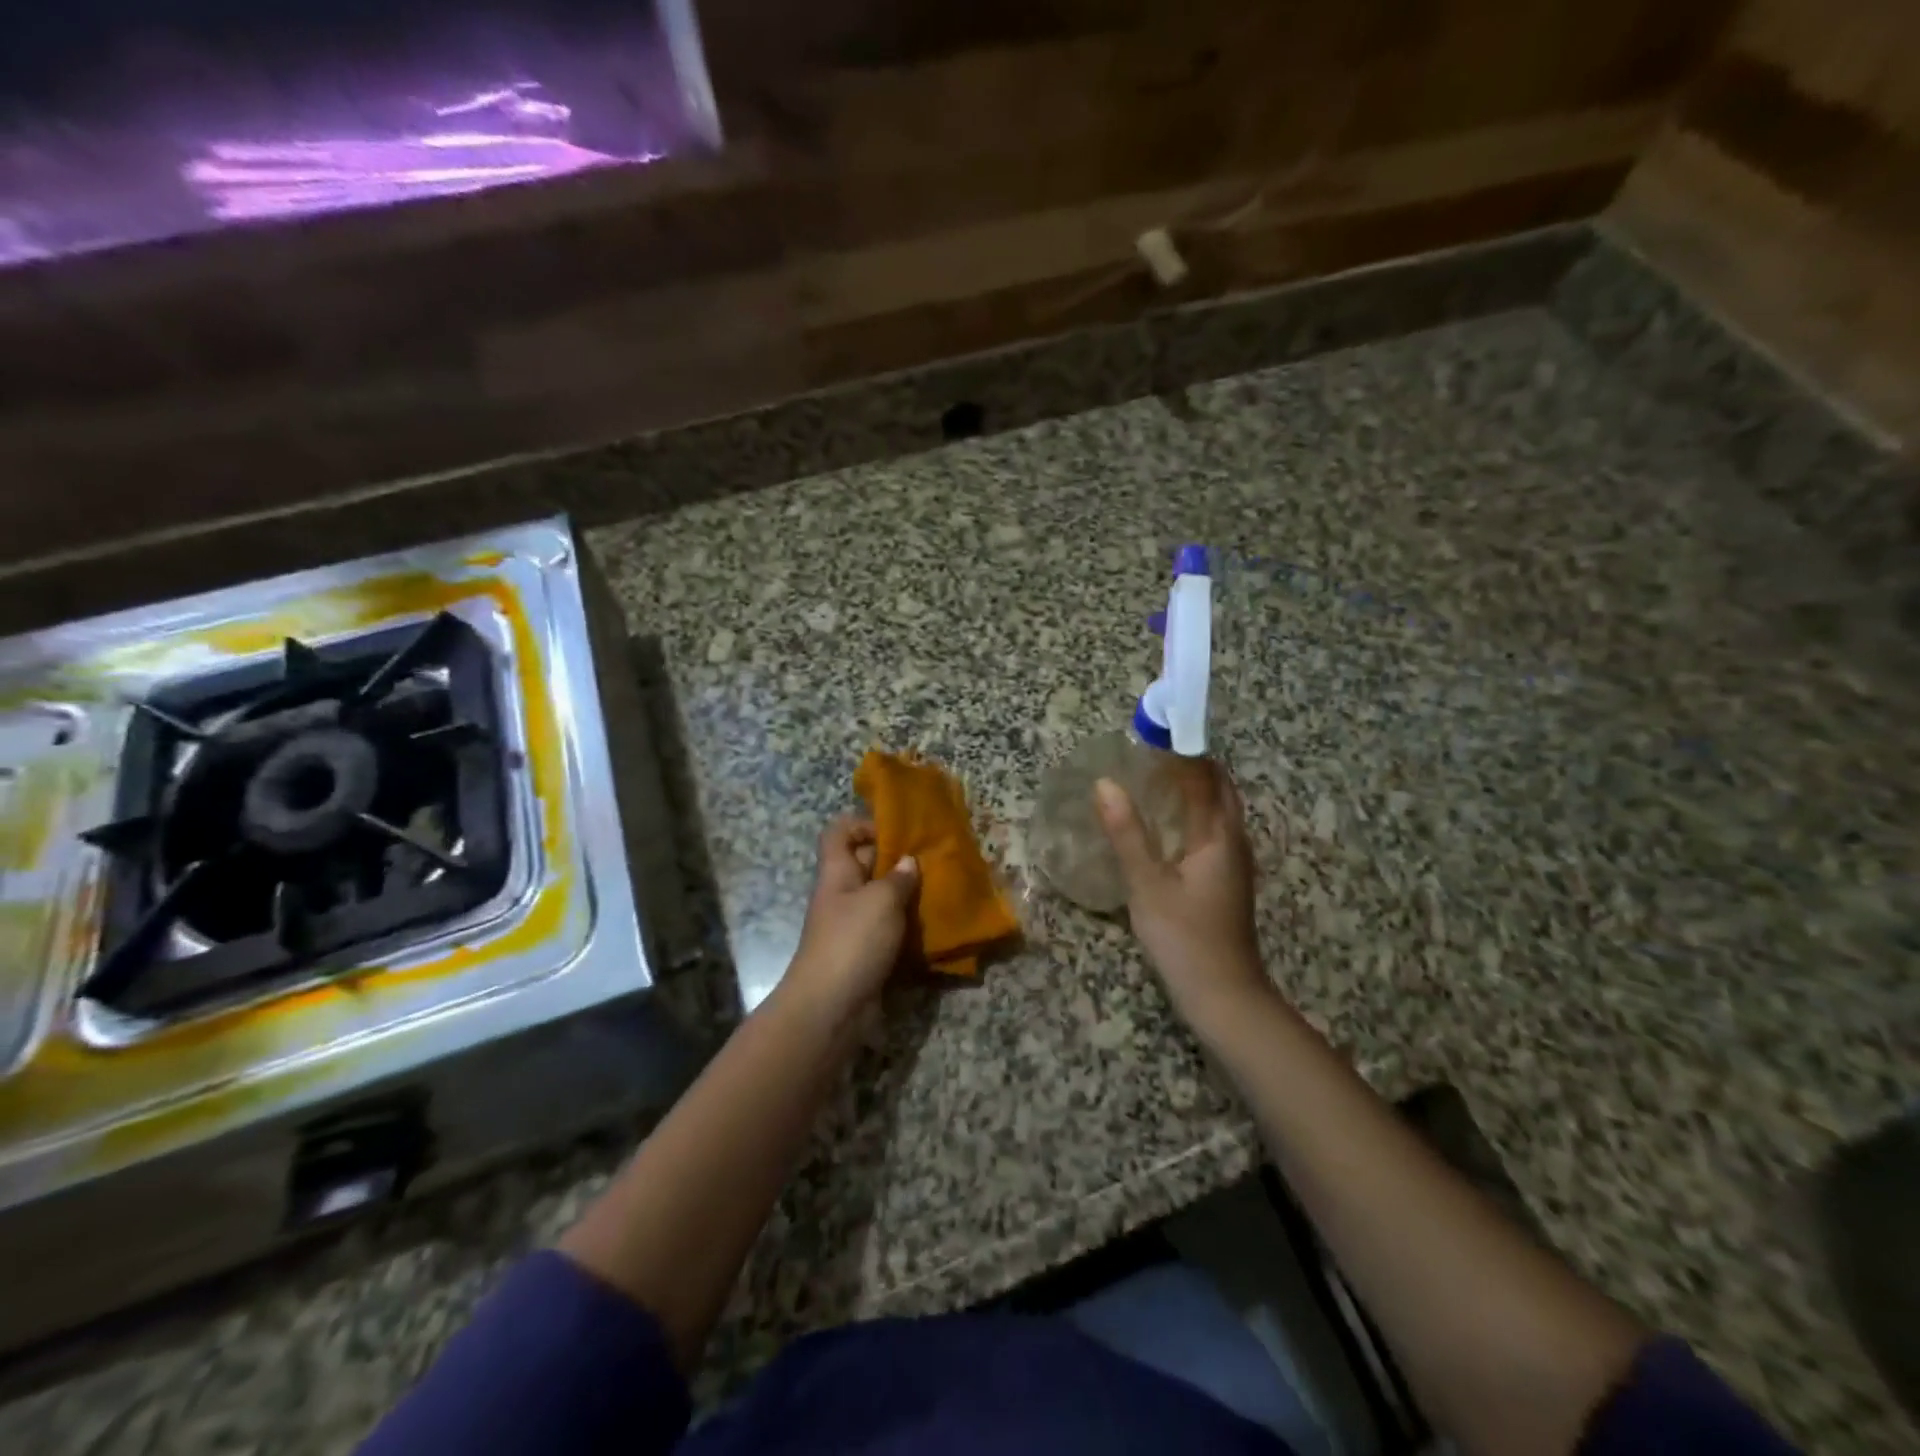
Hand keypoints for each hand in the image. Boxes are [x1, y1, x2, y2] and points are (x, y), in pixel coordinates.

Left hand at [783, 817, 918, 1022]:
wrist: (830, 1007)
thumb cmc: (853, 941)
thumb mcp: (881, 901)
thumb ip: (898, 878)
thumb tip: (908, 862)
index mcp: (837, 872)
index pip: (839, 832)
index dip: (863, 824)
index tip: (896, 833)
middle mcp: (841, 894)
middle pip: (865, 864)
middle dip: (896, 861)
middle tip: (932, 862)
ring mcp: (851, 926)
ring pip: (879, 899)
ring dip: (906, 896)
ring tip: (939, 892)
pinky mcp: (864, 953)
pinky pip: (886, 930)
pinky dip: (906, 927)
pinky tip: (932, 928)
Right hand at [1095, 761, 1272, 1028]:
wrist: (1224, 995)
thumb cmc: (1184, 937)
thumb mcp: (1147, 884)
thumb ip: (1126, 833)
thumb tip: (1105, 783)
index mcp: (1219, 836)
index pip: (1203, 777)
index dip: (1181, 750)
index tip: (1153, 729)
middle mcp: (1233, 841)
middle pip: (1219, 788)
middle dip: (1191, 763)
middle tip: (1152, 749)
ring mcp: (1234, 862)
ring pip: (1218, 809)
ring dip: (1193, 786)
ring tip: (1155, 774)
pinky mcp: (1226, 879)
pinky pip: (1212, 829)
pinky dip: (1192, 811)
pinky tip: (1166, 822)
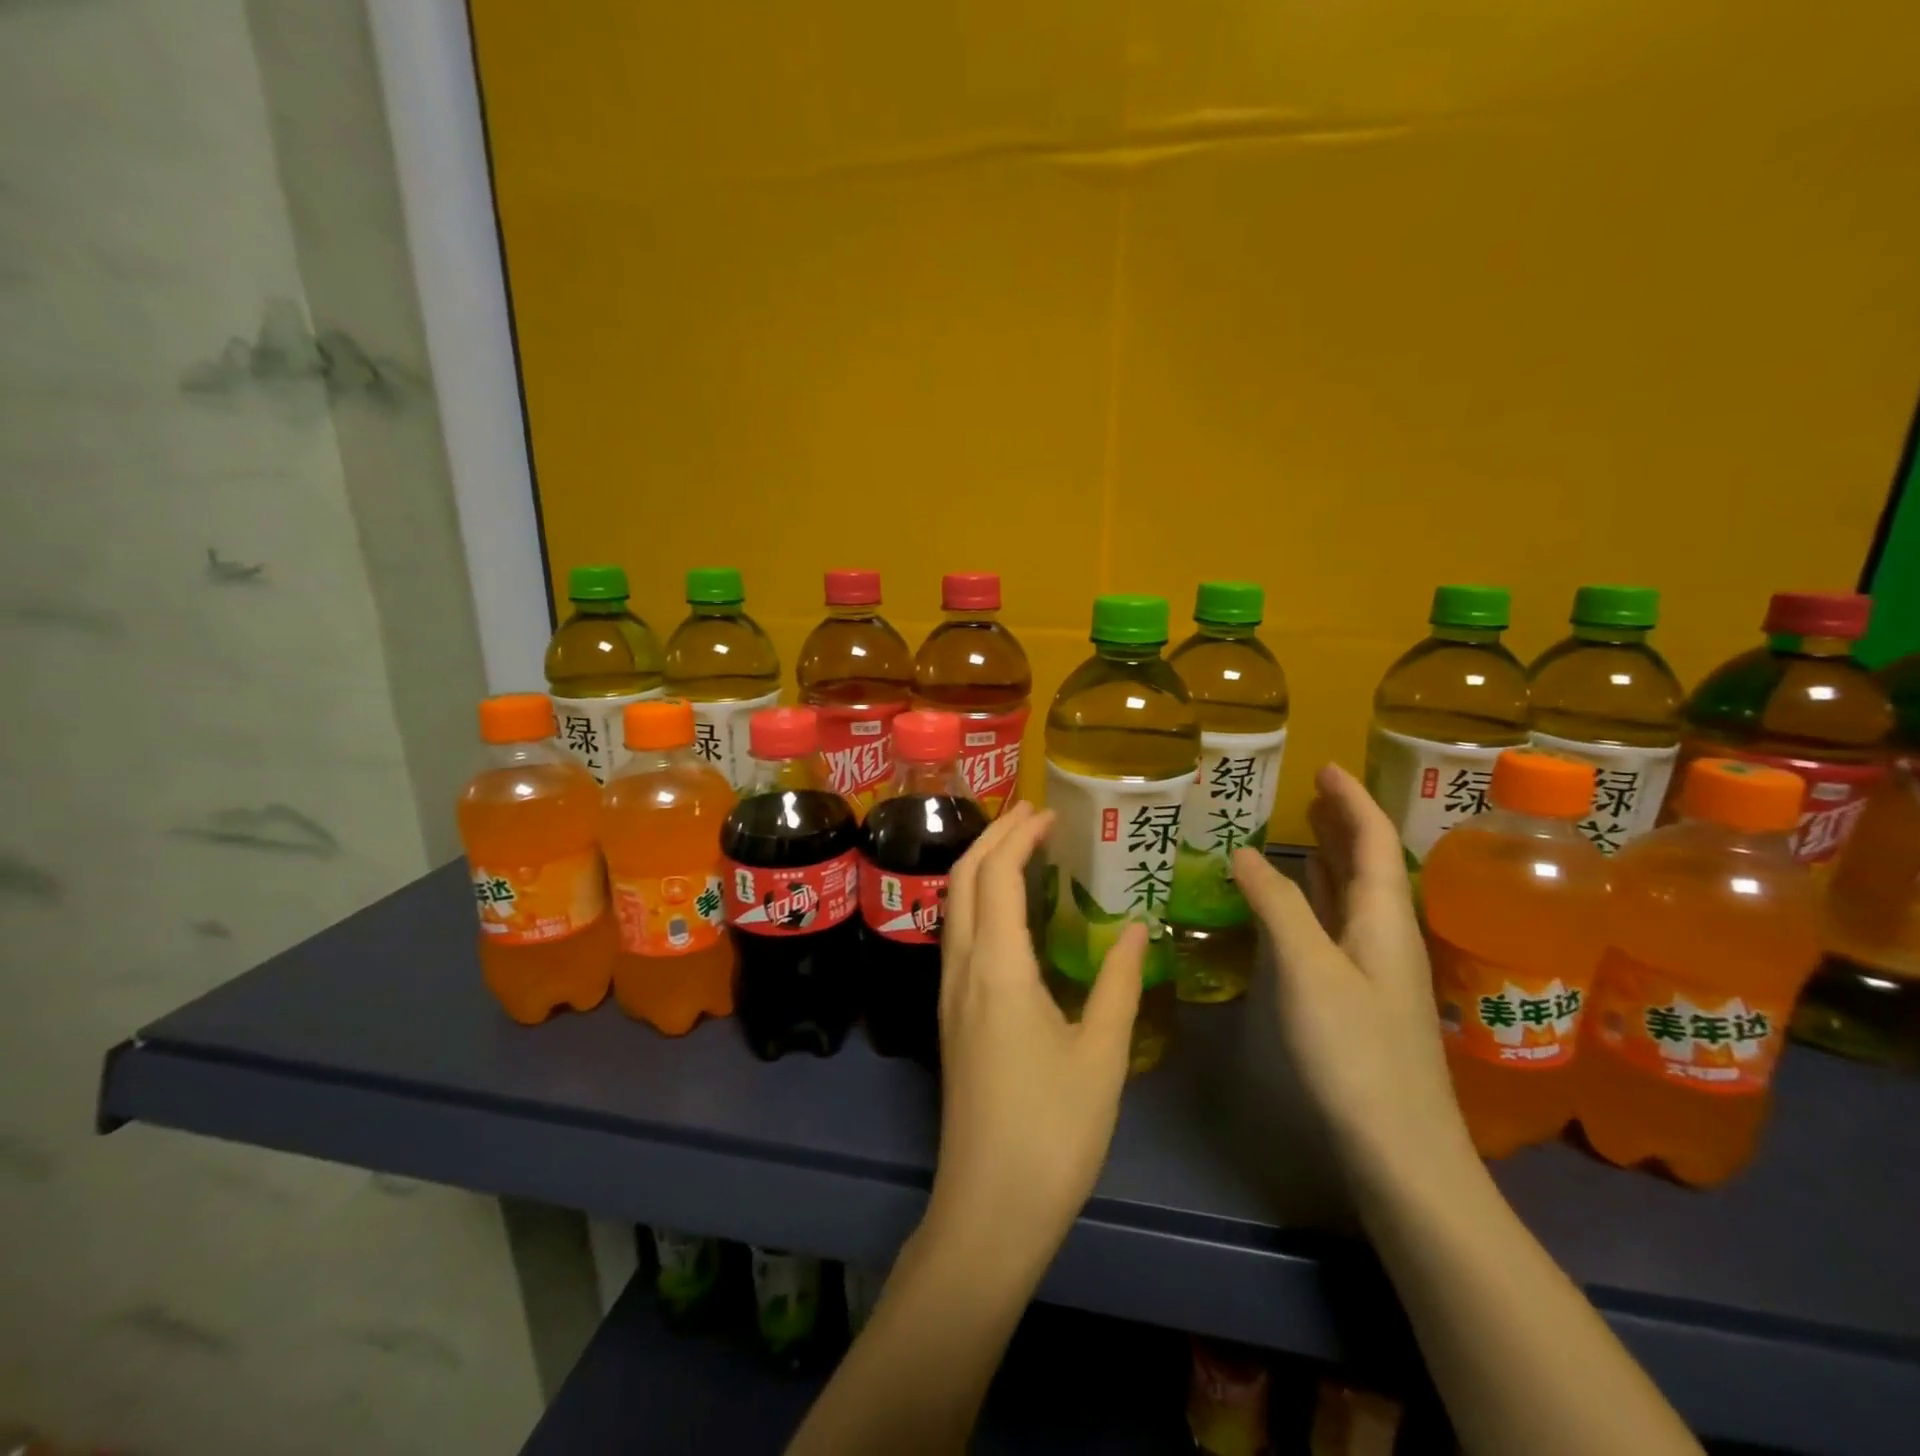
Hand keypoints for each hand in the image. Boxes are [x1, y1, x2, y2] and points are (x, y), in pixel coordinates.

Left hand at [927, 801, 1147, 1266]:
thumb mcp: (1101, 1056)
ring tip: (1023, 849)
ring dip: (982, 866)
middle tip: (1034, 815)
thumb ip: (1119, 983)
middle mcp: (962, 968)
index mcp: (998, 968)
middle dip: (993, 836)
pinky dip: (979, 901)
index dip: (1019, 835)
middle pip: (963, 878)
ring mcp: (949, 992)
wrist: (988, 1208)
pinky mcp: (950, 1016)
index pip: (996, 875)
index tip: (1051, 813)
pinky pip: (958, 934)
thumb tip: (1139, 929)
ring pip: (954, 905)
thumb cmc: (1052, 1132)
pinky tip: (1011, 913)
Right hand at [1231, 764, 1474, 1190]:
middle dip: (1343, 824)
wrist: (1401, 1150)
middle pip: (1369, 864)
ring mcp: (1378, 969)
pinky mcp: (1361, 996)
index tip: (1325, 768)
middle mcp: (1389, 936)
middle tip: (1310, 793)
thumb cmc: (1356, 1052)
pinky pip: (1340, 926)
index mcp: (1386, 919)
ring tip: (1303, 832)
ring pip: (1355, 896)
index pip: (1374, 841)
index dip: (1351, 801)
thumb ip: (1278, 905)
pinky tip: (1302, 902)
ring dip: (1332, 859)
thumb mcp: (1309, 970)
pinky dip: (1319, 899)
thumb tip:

» **Work required**
Leave the pictures out and print the records above exactly as they stand.

» **Your solution**
Hand keypoints for each hand in the image. Boxes are [x1, y1, x2, y2] and points are (x, y), in pixel coordinates.

Left hand at [783, 817, 918, 1022]:
wrist: (830, 1007)
thumb cmc: (853, 941)
thumb mcp: (881, 901)
thumb ip: (898, 878)
thumb tip: (908, 862)
index mcp: (837, 872)
index pip: (839, 832)
index dip: (863, 824)
index tip: (896, 833)
middle mcp: (841, 894)
middle pip: (865, 864)
middle dip: (896, 861)
middle tip: (932, 862)
ring mcp: (851, 926)
ring pip: (879, 899)
ring dip: (906, 896)
ring tip: (939, 892)
pinky mcp: (864, 953)
pinky pip: (886, 930)
pinky dip: (906, 927)
pinky tip: (932, 928)
Right hand at [1095, 761, 1272, 1028]:
wrist: (1224, 995)
thumb cmc: (1184, 937)
thumb mcp: (1147, 884)
thumb ip: (1126, 833)
thumb tip: (1105, 783)
index mcp: (1219, 836)
index pip: (1203, 777)
index dip: (1181, 750)
index tip: (1153, 729)
middle mcp: (1233, 841)
middle pip: (1219, 788)
middle dip: (1191, 763)
middle tip: (1152, 749)
ring mcp: (1234, 862)
ring pip: (1218, 809)
ring dip: (1193, 786)
ring tip: (1155, 774)
pinky mcp: (1226, 879)
pinky pip: (1212, 829)
pinky dip: (1192, 811)
pinky tip: (1166, 822)
Hand keypoints for each hand in the image. Boxes are [x1, y1, x2, y2] and points are (x, y), in pixel coordinates.

Left hand at [927, 801, 1147, 1266]:
thumb mcp: (1101, 1056)
ring tip: (1023, 849)
ring dip: (982, 866)
middle tip: (1034, 815)
thumb ip: (1119, 983)
middle mcp: (962, 968)
index mcp: (998, 968)
middle dip: (993, 836)
pinky dip: (979, 901)
index dip: (1019, 835)
middle pip: (963, 878)
ring mcp: (949, 992)
wrist: (988, 1208)
pinky mcp: (950, 1016)
index pip: (996, 875)
index tip: (1051, 813)
pinky pip: (958, 934)
thumb tip: (1139, 929)
ring pip: (954, 905)
thumb cmc: (1052, 1132)
pinky tip: (1011, 913)
Right hand at [1231, 764, 1474, 1190]:
middle dip: (1343, 824)
wrist: (1401, 1150)
middle pip: (1369, 864)
ring mcp: (1378, 969)
pinky mcp: (1361, 996)
index tip: (1325, 768)
middle mcp: (1389, 936)
middle tip: (1310, 793)
thumb cmc: (1356, 1052)
pinky pip: (1340, 926)
index mcp: (1386, 919)
ring tip: (1303, 832)
ring pip: (1355, 896)
index pip: (1374, 841)
index dip: (1351, 801)
thumb ip: (1278, 905)
pinky tip: (1302, 902)
ring dip: (1332, 859)
thumb mcp: (1309, 970)
pinky dip: (1319, 899)
thumb tip:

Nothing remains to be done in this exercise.